The following elective courses are offered by different UCU departments and may be available to GHU/USP students. Because each department sets its own schedule just a few weeks before each semester, USP cannot absolutely guarantee that the following courses will fit into your schedule. If your participation in the USP depends on having any of these classes guaranteed, please email USP directly.
- GE Reading Imaginative Literature: African Literature (3 units)
- GE Understanding Society: East African Politics since Independence (3 units)
- GE Modern Language:
- Luganda I (3 units)
- Luganda I & II (6 units-can fit in one semester)
- Kiswahili I (3 units)
- Kiswahili I & II (6 units-can fit in one semester)
- GE Thinking Globally:
- Religions in Contemporary Uganda (3 units)
- Understanding World views (3 units)
- Understanding Ethics from a Christian Perspective (3 units) - Elective Credit
- Health & Wholeness (3 units) - Elective Credit
On Westmont Campus Spring Semester following semester abroad.
In this course, we will explore local responses to contemporary ecological and social issues in ways that take account of the integrated nature of local and global processes. Global concerns are important but so are our local ones. You will be asked to undertake a community-based research project that builds from your internship experience in Uganda and further expands your comparative perspective on health.
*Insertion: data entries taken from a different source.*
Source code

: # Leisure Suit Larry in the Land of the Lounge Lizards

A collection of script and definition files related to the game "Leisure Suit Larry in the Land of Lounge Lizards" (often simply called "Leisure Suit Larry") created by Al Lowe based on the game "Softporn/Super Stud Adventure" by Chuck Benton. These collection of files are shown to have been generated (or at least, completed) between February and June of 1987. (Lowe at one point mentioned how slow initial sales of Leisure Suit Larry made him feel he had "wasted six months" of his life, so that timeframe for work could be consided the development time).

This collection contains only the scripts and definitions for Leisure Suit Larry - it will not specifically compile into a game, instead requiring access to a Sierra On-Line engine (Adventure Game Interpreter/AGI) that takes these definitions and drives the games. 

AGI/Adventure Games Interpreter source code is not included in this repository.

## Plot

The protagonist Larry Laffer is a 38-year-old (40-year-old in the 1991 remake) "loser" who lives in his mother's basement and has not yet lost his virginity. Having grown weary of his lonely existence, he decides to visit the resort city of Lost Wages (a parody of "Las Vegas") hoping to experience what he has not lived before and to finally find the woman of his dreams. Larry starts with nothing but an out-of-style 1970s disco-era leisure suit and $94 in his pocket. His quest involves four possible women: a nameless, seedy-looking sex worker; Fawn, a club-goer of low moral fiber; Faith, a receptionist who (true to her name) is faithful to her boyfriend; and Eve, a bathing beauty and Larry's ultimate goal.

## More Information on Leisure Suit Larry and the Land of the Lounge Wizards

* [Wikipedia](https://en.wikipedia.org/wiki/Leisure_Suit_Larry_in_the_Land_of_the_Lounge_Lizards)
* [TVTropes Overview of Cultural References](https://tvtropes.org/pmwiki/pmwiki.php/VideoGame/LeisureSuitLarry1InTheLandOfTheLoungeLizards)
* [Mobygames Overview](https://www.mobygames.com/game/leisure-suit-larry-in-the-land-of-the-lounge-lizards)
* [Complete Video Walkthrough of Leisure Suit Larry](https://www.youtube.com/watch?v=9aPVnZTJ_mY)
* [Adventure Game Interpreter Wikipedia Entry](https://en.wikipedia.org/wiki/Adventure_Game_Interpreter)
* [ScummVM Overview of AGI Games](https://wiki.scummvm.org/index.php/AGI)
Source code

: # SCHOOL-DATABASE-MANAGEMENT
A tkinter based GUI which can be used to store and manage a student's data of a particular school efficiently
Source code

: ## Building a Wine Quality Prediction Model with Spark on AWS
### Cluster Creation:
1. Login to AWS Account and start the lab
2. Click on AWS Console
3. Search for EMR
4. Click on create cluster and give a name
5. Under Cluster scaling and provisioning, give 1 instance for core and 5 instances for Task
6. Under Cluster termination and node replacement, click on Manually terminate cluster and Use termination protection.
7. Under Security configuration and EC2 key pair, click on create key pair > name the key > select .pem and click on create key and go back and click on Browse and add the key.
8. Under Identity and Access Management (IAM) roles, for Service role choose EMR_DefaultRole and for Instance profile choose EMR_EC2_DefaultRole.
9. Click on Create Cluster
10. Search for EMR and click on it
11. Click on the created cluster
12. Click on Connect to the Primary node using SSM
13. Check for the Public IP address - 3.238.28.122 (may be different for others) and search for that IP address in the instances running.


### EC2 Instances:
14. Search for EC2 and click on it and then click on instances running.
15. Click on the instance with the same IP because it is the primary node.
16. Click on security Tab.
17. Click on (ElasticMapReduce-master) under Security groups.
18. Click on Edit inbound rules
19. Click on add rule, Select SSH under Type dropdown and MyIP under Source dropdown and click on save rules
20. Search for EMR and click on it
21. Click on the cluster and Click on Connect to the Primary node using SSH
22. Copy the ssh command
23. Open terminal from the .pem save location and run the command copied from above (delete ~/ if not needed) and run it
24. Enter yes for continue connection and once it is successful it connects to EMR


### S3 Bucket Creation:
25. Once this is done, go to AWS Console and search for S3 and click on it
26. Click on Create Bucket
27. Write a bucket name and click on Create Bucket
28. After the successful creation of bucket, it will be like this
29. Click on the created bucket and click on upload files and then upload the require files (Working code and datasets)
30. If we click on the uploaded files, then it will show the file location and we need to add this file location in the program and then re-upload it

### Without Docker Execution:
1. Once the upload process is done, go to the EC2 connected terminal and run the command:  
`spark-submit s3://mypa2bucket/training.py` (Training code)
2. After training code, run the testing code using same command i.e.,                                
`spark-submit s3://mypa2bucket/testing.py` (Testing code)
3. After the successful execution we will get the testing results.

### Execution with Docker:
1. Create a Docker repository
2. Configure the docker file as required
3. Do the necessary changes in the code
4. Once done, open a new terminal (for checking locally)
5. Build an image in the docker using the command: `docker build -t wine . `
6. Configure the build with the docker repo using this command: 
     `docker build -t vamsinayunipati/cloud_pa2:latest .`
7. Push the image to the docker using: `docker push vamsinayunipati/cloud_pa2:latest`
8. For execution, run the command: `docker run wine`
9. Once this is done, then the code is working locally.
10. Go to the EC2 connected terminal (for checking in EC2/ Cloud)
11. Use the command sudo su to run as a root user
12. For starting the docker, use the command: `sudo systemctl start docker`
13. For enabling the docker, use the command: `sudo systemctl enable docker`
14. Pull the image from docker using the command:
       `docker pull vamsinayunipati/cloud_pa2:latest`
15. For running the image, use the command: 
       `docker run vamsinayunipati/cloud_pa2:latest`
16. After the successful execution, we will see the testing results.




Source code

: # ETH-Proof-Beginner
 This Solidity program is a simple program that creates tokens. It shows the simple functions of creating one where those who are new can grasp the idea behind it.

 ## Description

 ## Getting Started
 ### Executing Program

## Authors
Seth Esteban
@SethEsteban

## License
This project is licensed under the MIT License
Professor Toms serves as director of Westmont's Global Health Semester in Uganda. Having lived and worked at Uganda Christian University before joining the faculty of Westmont College, she instructs the pre/post immersion courses, advises students, and remains an active global health advocate and advisor for organizations working in Uganda, including Save the Mothers Uganda, Child Family Health International, and ChildVoice International.
Westmont's tuition, health fee, tech fee, standard room and board, plus round trip airfare. Students are allowed to apply their financial aid awards from the college—both need-based and merit-based awards—toward the program’s cost.
The program welcomes applicants who will have sophomore-level standing the semester of the program, juniors and seniors. Please note that priority in the selection process will not be determined by class standing.
- GPA (minimum 2.3 gpa for eligibility)
- Application and essays
- Personal and faculty recommendations
In addition to the general qualifications above, the following are requirements that must be met, with or without reasonable accommodation, in order to complete all essential elements of the program. All participants must be able to:
- Participate in regular communal meals based on a local diet and with limited control over food choices.
- Tolerate local diet with limited control over food choices in most locations.
- Navigate multiple irregular surfaces and walk/travel up to 10 miles in a day independently.
- Anticipate having sufficient emotional wellness to fully participate in the program safely and successfully despite the limited availability of frequent access to psychological services.
- Anticipate at least double occupancy accommodations on some if not all locations.
- Anticipate staying with a homestay family for at least 7-10 days of the semester.
- Receive the final dose of the Covid-19 vaccine at least two weeks prior to the commencement of the program.
- If eligible, receive the most recent Covid-19 vaccine booster at least two weeks prior to departure if it has been at least two months since your last Covid-19 vaccine or booster.